-------- Material provided --------
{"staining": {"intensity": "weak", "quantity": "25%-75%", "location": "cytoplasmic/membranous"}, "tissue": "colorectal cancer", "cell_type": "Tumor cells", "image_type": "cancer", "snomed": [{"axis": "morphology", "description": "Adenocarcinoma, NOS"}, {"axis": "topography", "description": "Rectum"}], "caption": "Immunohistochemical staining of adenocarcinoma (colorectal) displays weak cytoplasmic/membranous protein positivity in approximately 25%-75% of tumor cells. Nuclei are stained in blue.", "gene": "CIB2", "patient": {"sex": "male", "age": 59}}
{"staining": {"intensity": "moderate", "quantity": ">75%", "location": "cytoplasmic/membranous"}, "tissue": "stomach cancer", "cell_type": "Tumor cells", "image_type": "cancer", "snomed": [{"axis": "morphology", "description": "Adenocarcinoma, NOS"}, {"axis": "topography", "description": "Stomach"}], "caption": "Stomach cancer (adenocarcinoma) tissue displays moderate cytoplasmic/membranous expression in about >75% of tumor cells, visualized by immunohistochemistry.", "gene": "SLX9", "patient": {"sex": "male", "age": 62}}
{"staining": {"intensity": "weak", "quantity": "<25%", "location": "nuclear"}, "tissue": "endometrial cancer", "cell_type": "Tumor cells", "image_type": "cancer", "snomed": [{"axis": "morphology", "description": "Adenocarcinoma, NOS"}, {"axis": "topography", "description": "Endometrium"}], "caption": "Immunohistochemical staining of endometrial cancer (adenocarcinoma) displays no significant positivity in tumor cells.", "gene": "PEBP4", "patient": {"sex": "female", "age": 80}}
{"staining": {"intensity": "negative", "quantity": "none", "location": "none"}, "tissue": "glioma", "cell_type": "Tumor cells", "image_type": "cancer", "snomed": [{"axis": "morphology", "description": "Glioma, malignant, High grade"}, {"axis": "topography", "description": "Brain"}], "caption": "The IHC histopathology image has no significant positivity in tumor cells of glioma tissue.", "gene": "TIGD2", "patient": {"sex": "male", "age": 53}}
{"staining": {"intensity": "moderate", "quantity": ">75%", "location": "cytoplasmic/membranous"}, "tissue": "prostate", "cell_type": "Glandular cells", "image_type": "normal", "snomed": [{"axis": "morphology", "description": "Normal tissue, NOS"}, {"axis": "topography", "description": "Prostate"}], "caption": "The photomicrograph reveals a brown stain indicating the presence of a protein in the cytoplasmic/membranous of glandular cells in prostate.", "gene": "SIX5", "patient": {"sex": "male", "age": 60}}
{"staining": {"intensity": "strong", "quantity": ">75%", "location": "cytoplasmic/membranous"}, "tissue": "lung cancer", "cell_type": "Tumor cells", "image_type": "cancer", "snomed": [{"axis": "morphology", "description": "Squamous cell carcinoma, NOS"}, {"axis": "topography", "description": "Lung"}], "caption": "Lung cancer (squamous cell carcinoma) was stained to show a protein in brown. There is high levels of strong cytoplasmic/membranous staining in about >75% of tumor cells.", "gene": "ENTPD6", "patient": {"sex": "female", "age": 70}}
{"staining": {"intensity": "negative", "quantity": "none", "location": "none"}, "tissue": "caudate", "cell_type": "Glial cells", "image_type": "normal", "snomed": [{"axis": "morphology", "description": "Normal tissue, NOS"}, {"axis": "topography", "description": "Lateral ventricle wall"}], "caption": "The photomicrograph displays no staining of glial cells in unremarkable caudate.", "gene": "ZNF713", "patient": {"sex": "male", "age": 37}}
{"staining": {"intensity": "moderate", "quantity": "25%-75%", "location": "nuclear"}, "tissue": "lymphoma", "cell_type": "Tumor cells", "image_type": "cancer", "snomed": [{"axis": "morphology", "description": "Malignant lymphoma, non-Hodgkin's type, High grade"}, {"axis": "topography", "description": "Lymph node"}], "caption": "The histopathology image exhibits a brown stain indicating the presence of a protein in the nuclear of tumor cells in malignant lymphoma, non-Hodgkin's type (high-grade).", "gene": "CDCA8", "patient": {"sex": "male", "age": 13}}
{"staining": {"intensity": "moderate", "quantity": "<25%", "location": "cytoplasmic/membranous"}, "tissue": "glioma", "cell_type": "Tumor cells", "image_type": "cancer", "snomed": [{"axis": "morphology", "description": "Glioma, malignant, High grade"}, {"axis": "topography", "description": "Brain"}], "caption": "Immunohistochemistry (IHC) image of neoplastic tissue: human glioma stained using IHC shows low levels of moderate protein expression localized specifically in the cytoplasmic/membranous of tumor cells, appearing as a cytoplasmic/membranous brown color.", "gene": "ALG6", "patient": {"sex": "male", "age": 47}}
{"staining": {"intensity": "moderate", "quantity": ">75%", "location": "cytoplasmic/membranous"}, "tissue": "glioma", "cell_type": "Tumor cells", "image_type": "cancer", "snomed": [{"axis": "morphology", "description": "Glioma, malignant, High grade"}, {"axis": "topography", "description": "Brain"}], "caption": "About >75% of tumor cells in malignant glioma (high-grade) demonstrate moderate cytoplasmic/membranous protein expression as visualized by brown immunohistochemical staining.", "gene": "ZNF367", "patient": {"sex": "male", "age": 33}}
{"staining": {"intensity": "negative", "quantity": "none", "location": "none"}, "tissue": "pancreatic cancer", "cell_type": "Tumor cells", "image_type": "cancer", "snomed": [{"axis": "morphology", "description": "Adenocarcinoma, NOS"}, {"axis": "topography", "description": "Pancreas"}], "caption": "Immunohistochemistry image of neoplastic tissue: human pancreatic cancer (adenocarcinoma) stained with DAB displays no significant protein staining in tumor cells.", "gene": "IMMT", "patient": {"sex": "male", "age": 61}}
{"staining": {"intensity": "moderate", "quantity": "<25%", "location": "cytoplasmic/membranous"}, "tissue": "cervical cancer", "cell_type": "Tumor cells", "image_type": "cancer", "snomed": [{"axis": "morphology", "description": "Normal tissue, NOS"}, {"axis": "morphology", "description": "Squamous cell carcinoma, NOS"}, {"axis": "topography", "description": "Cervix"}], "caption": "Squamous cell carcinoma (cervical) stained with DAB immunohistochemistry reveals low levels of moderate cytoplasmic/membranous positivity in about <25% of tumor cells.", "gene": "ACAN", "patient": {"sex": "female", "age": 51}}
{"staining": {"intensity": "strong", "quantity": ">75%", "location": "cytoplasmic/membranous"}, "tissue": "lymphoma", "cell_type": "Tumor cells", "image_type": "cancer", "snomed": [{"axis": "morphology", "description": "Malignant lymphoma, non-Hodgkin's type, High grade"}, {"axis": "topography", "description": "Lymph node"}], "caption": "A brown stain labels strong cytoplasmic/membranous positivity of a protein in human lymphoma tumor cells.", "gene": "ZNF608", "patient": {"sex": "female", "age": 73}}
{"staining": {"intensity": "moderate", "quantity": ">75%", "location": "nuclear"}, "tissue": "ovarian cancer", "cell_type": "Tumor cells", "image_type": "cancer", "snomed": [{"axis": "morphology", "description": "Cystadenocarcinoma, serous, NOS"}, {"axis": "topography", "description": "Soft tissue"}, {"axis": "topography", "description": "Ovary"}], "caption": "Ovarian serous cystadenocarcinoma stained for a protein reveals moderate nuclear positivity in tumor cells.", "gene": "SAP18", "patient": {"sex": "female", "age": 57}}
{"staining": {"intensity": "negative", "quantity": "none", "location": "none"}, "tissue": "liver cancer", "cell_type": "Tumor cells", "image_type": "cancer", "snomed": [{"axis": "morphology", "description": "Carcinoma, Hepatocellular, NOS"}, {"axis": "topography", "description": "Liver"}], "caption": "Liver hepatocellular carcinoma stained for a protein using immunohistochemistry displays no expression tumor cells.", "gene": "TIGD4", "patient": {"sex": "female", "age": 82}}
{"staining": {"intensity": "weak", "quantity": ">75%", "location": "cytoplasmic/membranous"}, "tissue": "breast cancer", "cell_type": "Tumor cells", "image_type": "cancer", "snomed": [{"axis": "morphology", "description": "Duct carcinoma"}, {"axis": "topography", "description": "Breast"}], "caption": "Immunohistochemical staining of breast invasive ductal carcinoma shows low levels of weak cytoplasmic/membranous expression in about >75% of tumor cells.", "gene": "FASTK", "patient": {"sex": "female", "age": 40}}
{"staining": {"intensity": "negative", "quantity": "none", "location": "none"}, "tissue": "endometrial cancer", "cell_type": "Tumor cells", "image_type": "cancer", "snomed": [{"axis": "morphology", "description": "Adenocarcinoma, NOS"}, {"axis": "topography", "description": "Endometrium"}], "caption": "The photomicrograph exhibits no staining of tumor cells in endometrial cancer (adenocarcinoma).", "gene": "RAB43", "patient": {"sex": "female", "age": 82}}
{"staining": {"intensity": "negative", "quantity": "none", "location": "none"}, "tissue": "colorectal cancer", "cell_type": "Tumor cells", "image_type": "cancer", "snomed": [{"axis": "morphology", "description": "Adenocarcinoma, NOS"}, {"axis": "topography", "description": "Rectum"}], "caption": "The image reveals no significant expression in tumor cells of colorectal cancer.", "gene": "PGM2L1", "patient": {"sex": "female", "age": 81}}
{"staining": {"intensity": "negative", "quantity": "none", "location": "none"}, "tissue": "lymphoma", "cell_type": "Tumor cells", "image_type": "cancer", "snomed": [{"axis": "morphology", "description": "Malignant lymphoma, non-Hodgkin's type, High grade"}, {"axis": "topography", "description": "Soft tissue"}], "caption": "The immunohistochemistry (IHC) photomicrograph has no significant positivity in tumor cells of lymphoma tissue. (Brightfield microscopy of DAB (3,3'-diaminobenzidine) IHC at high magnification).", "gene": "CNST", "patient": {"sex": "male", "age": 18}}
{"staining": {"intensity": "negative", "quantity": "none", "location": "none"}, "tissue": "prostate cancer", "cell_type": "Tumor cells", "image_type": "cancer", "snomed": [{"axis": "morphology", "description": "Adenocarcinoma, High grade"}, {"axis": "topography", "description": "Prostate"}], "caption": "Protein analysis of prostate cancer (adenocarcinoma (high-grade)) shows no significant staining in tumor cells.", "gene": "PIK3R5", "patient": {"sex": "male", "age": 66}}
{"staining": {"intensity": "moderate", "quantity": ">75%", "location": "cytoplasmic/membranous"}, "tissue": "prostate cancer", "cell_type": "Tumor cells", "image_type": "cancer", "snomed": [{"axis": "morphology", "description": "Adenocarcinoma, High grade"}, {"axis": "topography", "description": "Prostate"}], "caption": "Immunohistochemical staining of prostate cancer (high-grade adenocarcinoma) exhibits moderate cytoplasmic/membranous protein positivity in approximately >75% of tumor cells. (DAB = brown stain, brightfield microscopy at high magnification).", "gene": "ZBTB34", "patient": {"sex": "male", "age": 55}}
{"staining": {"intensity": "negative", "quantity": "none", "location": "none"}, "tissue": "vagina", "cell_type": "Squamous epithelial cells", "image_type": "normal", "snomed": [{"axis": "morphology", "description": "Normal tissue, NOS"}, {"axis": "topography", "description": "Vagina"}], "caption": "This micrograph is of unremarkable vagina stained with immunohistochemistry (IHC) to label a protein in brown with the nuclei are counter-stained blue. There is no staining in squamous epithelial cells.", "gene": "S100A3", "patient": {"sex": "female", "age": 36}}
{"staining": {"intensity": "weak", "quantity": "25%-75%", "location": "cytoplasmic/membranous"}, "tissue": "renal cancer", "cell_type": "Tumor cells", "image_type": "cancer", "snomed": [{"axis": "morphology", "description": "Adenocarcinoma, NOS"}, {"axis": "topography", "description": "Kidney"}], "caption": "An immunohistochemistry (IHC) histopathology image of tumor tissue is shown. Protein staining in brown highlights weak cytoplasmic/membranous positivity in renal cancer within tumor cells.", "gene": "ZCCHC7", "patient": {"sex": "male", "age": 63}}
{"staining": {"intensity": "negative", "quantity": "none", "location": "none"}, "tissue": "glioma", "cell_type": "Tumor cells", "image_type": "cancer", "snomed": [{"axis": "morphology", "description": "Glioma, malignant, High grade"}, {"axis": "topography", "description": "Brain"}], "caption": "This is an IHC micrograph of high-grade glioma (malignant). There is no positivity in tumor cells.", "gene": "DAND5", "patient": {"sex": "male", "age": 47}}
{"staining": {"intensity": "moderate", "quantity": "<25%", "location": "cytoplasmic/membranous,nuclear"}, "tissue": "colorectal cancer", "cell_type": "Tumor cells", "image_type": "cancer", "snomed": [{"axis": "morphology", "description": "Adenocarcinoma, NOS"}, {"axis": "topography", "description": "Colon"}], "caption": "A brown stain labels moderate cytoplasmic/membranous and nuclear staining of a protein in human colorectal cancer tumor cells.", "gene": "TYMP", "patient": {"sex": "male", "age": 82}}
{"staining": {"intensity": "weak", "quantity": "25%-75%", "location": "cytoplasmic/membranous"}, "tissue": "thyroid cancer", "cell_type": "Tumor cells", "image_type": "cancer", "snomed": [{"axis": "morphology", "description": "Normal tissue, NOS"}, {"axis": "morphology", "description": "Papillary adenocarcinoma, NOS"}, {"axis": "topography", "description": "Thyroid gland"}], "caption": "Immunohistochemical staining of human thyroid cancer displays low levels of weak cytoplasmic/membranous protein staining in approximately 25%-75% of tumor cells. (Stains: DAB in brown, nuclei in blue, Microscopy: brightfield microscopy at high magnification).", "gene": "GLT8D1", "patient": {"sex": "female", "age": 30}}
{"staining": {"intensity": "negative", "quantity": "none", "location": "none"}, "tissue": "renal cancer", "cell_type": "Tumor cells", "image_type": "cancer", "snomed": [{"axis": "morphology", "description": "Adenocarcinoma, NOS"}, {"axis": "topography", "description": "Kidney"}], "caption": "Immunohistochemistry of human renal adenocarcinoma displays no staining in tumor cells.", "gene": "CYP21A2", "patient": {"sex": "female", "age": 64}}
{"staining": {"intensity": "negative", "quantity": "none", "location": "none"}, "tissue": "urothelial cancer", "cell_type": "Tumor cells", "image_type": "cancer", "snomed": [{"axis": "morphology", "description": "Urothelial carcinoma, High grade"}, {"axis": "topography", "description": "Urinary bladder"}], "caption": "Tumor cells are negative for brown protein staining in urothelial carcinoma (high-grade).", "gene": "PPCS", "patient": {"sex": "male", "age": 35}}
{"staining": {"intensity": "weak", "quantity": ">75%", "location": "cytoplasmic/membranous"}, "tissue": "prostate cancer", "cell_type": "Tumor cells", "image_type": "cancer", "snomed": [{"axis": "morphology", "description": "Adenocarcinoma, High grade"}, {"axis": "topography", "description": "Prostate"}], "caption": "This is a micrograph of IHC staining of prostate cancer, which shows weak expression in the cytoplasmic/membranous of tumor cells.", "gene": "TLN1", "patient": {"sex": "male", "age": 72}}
--------
Which lines above hold the string "Endometrium"? Copy every one of them.

{"staining": {"intensity": "weak", "quantity": "<25%", "location": "nuclear"}, "tissue": "endometrial cancer", "cell_type": "Tumor cells", "image_type": "cancer", "snomed": [{"axis": "morphology", "description": "Adenocarcinoma, NOS"}, {"axis": "topography", "description": "Endometrium"}], "caption": "Immunohistochemical staining of endometrial cancer (adenocarcinoma) displays no significant positivity in tumor cells.", "gene": "PEBP4", "patient": {"sex": "female", "age": 80}}
{"staining": {"intensity": "negative", "quantity": "none", "location": "none"}, "tissue": "endometrial cancer", "cell_type": "Tumor cells", "image_type": "cancer", "snomed": [{"axis": "morphology", "description": "Adenocarcinoma, NOS"}, {"axis": "topography", "description": "Endometrium"}], "caption": "The photomicrograph exhibits no staining of tumor cells in endometrial cancer (adenocarcinoma).", "gene": "RAB43", "patient": {"sex": "female", "age": 82}}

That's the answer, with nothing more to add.